**Given text**
......

The mayor promptly leads a delegation to Khlestakov’s inn, settles the latter’s unpaid account, and arranges for his removal to more comfortable quarters, i.e., his own mansion, where Khlestakov, the sophisticated St Petersburg dandy, instantly becomes a focus for the amorous yearnings not only of the mayor’s daughter, but also of his wife. While Khlestakov is enjoying life at the mayor’s house, he receives a series of visits from the guilt-ridden officials, each more eager than the last to purchase his favour, with extravagant ‘loans’.
Word of the inspector’s presence has filtered down to the long-suffering citizenry, however, and a deputation of traders and artisans also arrives with a catalogue of grievances for Khlestakov, accusing the mayor. Siberian exile, at the very least, appears to beckon, but in a neat twist, Khlestakov is inveigled into proposing marriage to the mayor’s daughter. Overcome with relief, now that his position is secure, the mayor envisages a glittering career in St Petersburg. Khlestakov, meanwhile, has yielded to the urgings of his manservant Osip to quit while ahead, and is already miles away by the time the post master unseals his letter to a St Petersburg journalist crony, revealing all.
Finally, just as it seems the nadir has been reached, with the townsfolk’s realisation that they have been willing dupes, a policeman enters with the news that a genuine government inspector has arrived, and is waiting for them at the inn. The mayor and his officials, his wife and daughter, their various guests, all freeze in a dumb show precisely described by Gogol, a literal monument to human greed and folly.
The Government Inspector
Gogol began writing The Government Inspector in the autumn of 1835, and the fact that it received its first performance a mere six months later is itself worthy of note, given the rigours of the Tsarist censorship. (Pushkin, for example, died without ever seeing Boris Godunov performed, and Ostrovsky waited nine years for the first public staging of his satire A Family Affair, with a rewritten ‘moral’ ending, moreover, supplied by the censor.) By good fortune, however, Gogol showed his latest creation to the poet Zhukovsky, who was also tutor to the young Crown Prince, and the play thus came under the Tsar’s personal scrutiny. In a magnanimous gesture of the kind he occasionally permitted himself, Nicholas ordered The Government Inspector to be perfor med at the Aleksandrinsky Imperial Theatre in St Petersburg, and the première duly took place on April 19th, 1836. The Tsar himself was in the audience, expressed his delight, and added: ‘Everyone has received his due, myself most of all.’
Gogol’s brilliant comedy, however, attracted praise and condemnation in equal measure: to the radical intelligentsia, it was a welcome indictment of the corrupt and inefficient Tsarist regime; to the conservatives, it was unpatriotic and subversive. Not for the last time, Gogol was driven to explain his intention, and in a letter to Zhukovsky, he expressed his annoyance that both wings of Russian opinion appeared to see the play as offering a challenge to the established order, whereas his satire was directed only at individuals who took the law into their own hands, in defiance of that order.

......

**Stated exercise 1**
Reproduce the portion of the passage on Gogol's comedy starting with "Word of the" and going on through "crony, revealing all.".
**Stated exercise 2**
Translate this sentence from the passage on Gogol's comedy into Spanish: "Overcome with relief, now that his position is secure, the mayor envisages a glittering career in St Petersburg."
**Stated exercise 3**
Carry the passage on Gogol's The Government Inspector forward past its final sentence.

**Dataset section**

......

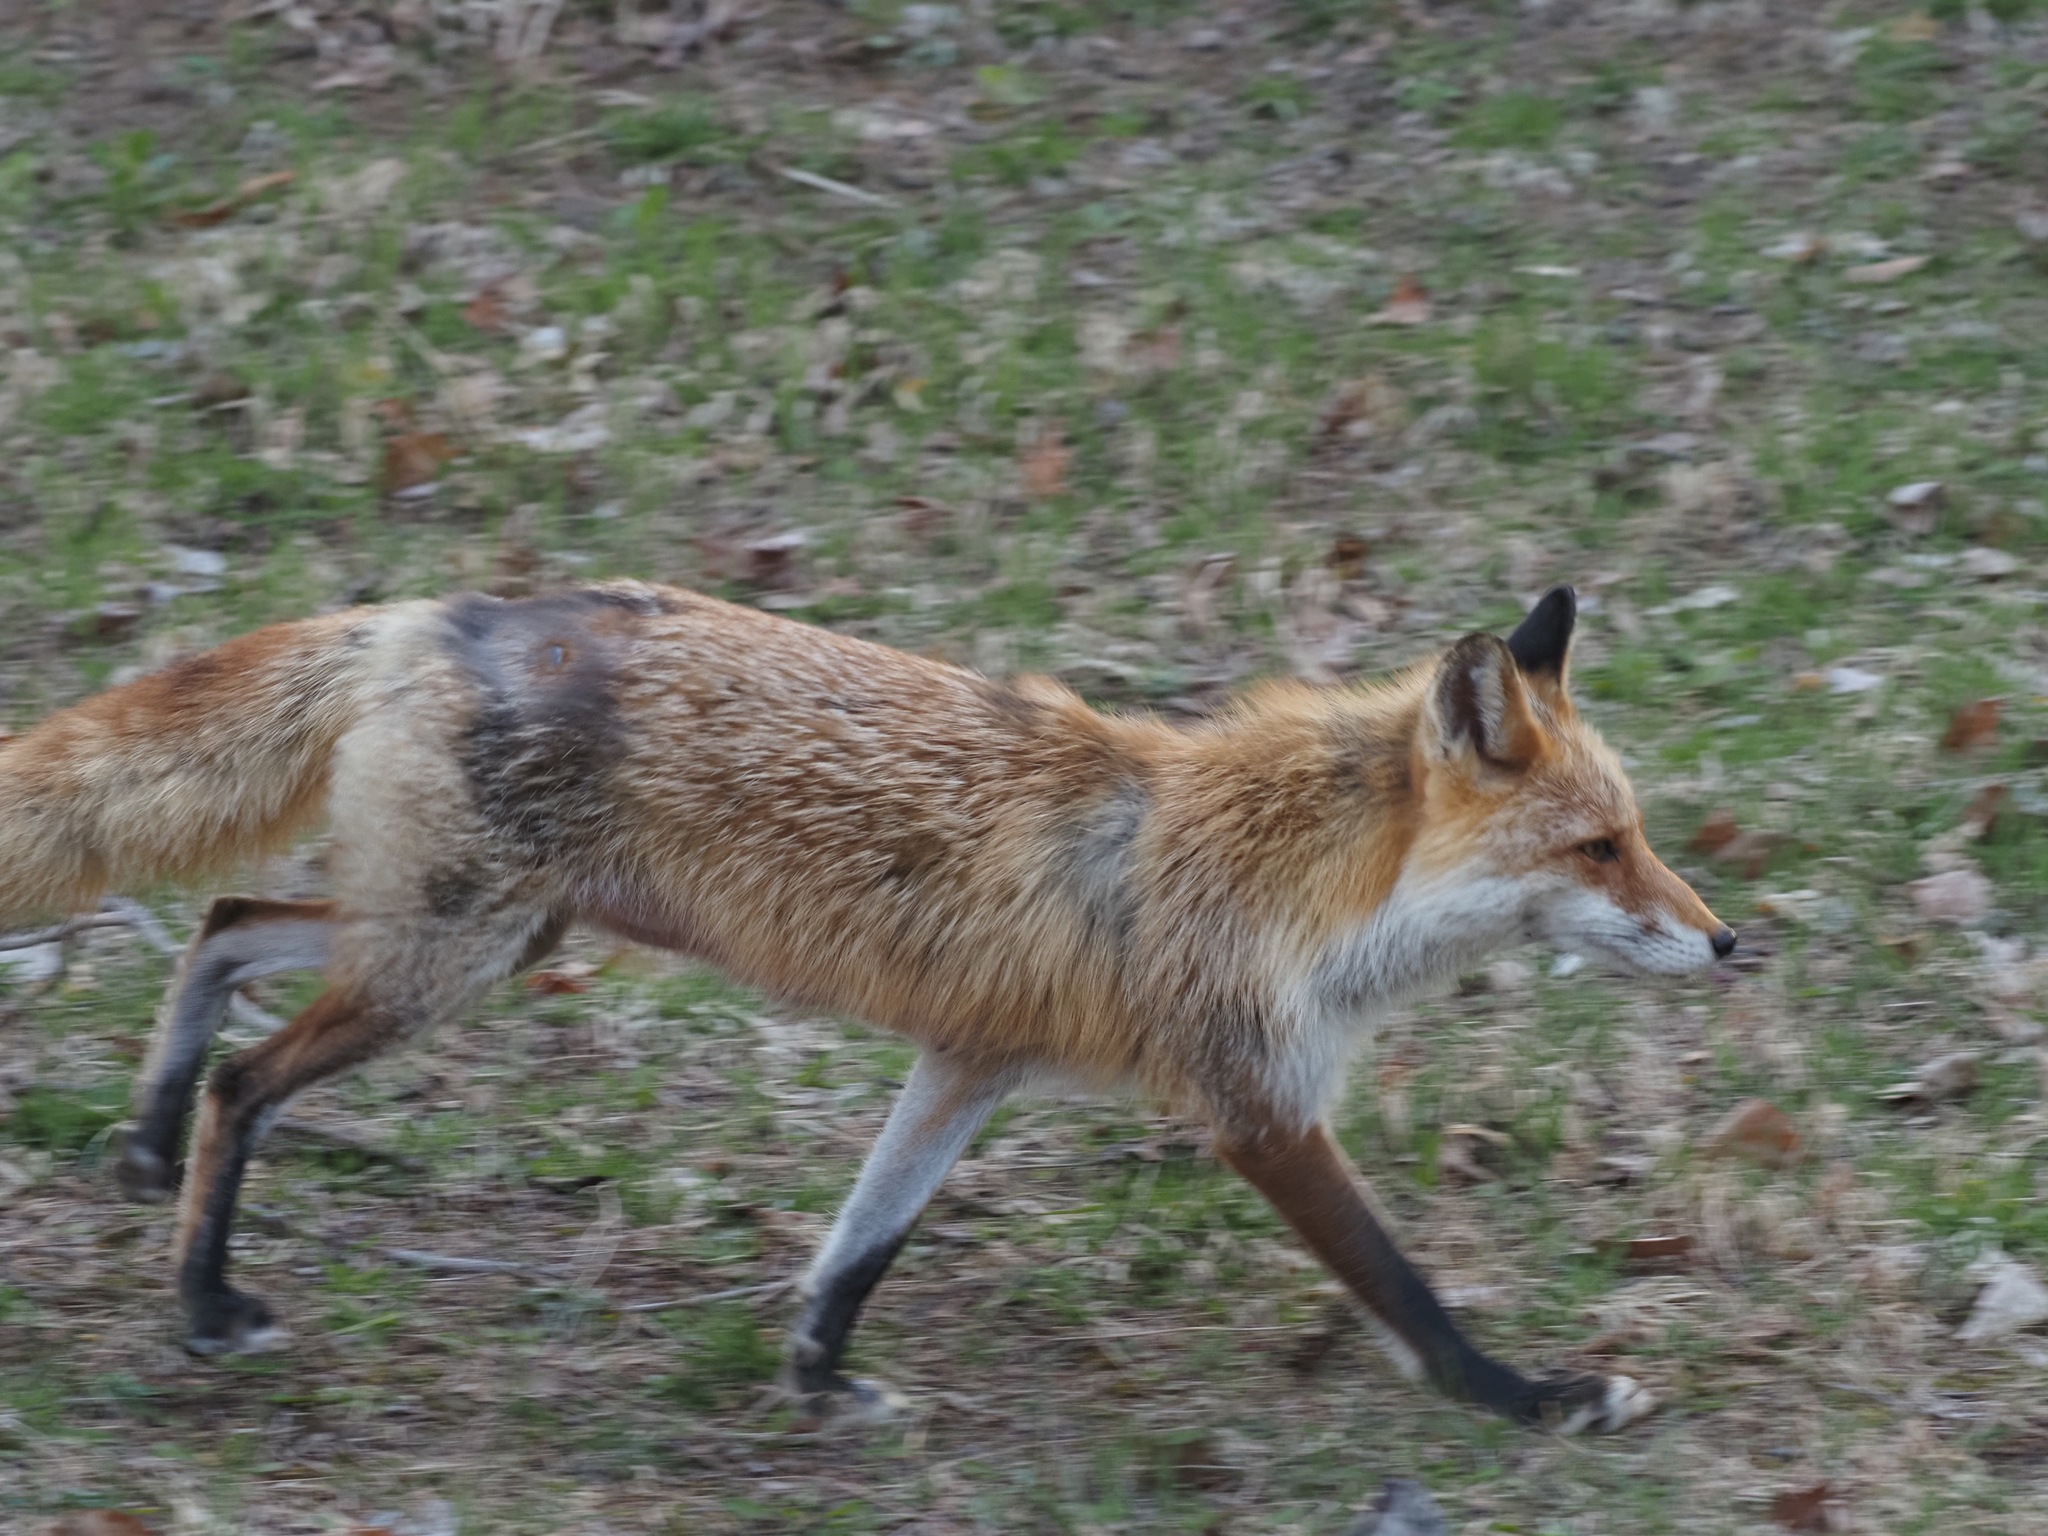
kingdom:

......

**Final answer 1**
Word of the inspector’s presence has filtered down to the long-suffering citizenry, however, and a deputation of traders and artisans also arrives with a catalogue of grievances for Khlestakov, accusing the mayor. Siberian exile, at the very least, appears to beckon, but in a neat twist, Khlestakov is inveigled into proposing marriage to the mayor’s daughter. Overcome with relief, now that his position is secure, the mayor envisages a glittering career in St Petersburg. Khlestakov, meanwhile, has yielded to the urgings of his manservant Osip to quit while ahead, and is already miles away by the time the post master unseals his letter to a St Petersburg journalist crony, revealing all.

**Final answer 2**
Abrumado por el alivio, ahora que su posición está asegurada, el alcalde imagina una brillante carrera en San Petersburgo.

**Final answer 3**
In this respect, it is significant that the play’s action, as distinct from its final tableau, concludes with the off-stage arrival of the genuine inspector, who will presumably call the miscreants to heel and re-establish good government. No doubt if Gogol had followed Molière’s example in Le Tartuffe, and furnished his audience with a lengthy disclaimer, he might have spared himself some heartache, but while the play benefits immensely from its steel-trap ending, Gogol was still rationalising his intention some ten years later, when he even proposed an allegorical interpretation. In an essay written in 1846, Gogol claimed that his provincial town in fact symbolised the human spirit, and its various characters represented our ungoverned passions. Khlestakov acted as its conscience, but one itself corrupted by society, while the real inspector stood for the true conscience of man, awakened only at the point of death. This is at some remove from the ‘authentic Russian anecdote’ he begged from Pushkin in 1835, and arguably even further removed from an audience’s actual experience of the play.
However, while we may believe that Gogol’s astonishment at how its first audience interpreted the work was a little naive, he was also angered, with more justice perhaps, by the manner of its performance. Gogol’s characters are embroiled in a farcical siuation, but they are not mere caricatures; they are recognizable human types, their vices exaggerated as dominant character traits, overlaid with a rich patina of detail. Coarse acting, playing to the gallery, can dehumanize them, and that appears to have been the case at its première in 1836, when the key role of Khlestakov, taken by an actor called Dür, was self-consciously played for laughs.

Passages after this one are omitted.